_WHAT YOU NEED TO DO_: Leave the pictures aside and copy all the data exactly.

▼▼▼

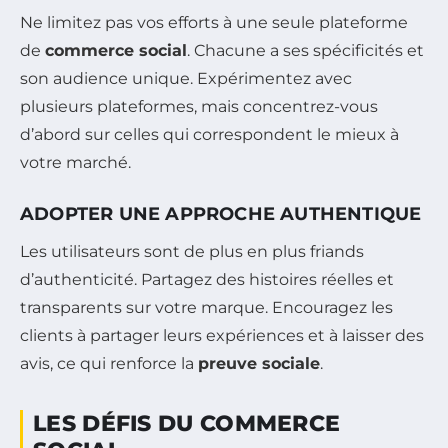
Ne limitez pas vos efforts à une seule plateforme
de
commerce social
. Chacune a ses spécificités et
son audience unique. Expérimentez avec
plusieurs plateformes, mais concentrez-vous
d’abord sur celles qui correspondent le mieux à
votre marché.
ADOPTER UNE APPROCHE AUTHENTIQUE
Les utilisateurs sont de plus en plus friands
d’authenticité. Partagez des histoires réelles et
transparents sur votre marque. Encouragez les
clients à partager leurs expériences et à laisser des
avis, ce qui renforce la
preuve sociale
.
LES DÉFIS DU COMMERCE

▲▲▲

_WRITTEN ANSWER_:
Ne limitez pas vos efforts à une seule plateforme
de
commerce social
. Chacune a ses spécificités et
son audience unique. Expérimentez avec
plusieurs plateformes, mais concentrez-vous
d’abord sur celles qui correspondent le mieux à
votre marché.
ADOPTER UNE APPROCHE AUTHENTIQUE
Les utilisateurs sont de plus en plus friands
d’authenticité. Partagez des histoires réelles et
transparents sur votre marque. Encouragez les
clients à partager leurs expériences et à laisser des
avis, ce qui renforce la
preuve sociale
.
LES DÉFIS DU COMMERCE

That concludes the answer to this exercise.